Task goal: The word "each" turns up on some lines of this data; say how many, and give no other text.

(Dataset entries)
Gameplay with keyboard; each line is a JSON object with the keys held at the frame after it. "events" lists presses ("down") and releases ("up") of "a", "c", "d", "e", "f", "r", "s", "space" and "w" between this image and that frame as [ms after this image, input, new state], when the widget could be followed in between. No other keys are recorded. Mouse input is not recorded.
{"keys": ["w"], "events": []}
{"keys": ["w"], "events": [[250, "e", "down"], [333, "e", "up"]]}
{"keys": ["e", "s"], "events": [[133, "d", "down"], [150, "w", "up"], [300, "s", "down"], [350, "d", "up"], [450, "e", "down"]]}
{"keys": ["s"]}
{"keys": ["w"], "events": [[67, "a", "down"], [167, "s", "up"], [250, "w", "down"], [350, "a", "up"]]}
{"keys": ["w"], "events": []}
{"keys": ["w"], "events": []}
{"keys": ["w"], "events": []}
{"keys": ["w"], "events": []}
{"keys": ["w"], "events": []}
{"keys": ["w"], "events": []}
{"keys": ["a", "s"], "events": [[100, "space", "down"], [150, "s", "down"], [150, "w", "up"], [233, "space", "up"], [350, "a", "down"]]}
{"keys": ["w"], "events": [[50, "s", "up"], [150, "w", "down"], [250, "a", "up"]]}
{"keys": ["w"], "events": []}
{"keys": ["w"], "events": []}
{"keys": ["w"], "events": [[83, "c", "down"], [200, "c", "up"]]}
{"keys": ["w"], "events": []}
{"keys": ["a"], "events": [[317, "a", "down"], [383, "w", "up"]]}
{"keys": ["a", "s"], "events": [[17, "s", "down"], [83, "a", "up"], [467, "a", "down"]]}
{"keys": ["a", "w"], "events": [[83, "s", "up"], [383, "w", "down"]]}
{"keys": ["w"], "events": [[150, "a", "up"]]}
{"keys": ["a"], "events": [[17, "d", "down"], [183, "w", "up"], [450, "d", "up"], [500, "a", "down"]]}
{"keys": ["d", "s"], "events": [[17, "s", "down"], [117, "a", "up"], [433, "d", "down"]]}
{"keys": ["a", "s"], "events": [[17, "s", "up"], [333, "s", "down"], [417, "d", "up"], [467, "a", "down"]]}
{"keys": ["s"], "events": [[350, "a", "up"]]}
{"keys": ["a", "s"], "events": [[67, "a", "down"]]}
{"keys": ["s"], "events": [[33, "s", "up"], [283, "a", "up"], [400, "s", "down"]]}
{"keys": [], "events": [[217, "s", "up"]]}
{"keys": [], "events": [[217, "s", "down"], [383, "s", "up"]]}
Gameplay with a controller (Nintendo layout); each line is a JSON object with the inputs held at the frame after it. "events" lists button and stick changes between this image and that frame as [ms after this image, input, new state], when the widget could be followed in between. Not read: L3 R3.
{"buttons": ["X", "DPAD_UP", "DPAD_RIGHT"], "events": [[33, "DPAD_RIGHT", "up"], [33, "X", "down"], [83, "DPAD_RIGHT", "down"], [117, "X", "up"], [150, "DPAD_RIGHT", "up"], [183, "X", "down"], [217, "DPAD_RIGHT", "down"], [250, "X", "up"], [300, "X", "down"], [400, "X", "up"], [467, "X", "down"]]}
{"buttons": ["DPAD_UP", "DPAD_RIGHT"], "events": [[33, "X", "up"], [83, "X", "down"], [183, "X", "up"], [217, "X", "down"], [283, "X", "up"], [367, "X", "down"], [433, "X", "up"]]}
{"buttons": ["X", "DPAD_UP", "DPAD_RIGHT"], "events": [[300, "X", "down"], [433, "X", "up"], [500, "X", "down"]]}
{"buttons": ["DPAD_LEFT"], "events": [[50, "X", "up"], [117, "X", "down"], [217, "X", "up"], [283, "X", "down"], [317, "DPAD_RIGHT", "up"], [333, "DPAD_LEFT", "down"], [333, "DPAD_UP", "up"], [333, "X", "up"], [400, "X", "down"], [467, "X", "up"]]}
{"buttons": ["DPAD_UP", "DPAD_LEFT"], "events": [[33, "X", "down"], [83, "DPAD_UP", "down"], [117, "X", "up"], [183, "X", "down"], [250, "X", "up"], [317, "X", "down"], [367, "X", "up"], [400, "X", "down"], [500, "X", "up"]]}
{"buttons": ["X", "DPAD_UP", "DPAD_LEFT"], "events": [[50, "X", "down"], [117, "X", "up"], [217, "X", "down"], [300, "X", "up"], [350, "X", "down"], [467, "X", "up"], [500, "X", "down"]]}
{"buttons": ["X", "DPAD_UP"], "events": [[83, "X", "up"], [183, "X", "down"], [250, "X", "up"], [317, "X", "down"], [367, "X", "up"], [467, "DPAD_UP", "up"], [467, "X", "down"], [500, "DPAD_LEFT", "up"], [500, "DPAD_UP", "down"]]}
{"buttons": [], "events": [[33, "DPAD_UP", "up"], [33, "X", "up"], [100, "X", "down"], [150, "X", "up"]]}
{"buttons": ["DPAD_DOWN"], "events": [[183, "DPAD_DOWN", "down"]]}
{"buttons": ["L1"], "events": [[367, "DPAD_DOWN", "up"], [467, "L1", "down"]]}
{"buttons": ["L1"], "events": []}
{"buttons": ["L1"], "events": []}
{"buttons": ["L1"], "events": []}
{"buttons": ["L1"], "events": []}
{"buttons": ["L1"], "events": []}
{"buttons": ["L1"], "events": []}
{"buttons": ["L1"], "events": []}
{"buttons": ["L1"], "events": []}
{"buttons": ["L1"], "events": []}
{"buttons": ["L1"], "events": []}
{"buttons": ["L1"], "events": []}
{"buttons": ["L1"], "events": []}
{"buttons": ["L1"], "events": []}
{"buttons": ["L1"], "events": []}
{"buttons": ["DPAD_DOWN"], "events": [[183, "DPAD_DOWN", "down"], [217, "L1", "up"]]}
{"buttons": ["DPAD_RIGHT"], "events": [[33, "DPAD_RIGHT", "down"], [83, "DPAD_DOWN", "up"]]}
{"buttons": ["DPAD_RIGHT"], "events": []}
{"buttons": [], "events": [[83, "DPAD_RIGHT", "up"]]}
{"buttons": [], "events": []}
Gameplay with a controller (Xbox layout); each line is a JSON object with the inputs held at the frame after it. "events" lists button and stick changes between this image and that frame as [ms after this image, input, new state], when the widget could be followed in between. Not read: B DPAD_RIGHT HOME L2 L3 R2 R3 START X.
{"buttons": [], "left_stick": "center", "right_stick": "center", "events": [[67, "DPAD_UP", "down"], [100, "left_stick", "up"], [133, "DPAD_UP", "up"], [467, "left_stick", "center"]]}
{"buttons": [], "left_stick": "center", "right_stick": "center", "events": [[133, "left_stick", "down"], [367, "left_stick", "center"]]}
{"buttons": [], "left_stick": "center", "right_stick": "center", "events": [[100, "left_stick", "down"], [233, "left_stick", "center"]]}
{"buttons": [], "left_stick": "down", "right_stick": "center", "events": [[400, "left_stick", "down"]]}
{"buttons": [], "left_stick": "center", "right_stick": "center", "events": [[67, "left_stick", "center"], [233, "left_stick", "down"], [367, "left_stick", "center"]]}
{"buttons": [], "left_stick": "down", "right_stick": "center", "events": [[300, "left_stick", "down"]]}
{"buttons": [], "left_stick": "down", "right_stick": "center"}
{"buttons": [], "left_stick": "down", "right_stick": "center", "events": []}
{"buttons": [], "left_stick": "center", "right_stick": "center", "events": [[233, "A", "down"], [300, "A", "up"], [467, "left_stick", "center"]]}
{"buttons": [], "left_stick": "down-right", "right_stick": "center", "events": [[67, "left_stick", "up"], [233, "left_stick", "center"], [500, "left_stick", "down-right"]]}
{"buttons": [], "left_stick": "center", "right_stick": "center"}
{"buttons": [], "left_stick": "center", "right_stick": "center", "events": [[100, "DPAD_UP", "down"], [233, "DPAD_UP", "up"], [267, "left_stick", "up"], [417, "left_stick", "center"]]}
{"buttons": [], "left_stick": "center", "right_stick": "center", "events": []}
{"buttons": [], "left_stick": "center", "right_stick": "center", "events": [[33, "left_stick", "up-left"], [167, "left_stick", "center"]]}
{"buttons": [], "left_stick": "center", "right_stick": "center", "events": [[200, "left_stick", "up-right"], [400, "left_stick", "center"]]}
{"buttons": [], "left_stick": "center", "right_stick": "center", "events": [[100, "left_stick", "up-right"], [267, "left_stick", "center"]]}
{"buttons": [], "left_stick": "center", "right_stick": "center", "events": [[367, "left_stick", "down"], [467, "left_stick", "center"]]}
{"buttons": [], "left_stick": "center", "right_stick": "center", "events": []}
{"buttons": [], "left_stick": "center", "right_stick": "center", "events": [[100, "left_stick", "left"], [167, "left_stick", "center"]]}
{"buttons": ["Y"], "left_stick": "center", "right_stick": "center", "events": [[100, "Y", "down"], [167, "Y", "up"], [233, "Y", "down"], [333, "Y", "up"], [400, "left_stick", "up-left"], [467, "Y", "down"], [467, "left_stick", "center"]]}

Expected output: 3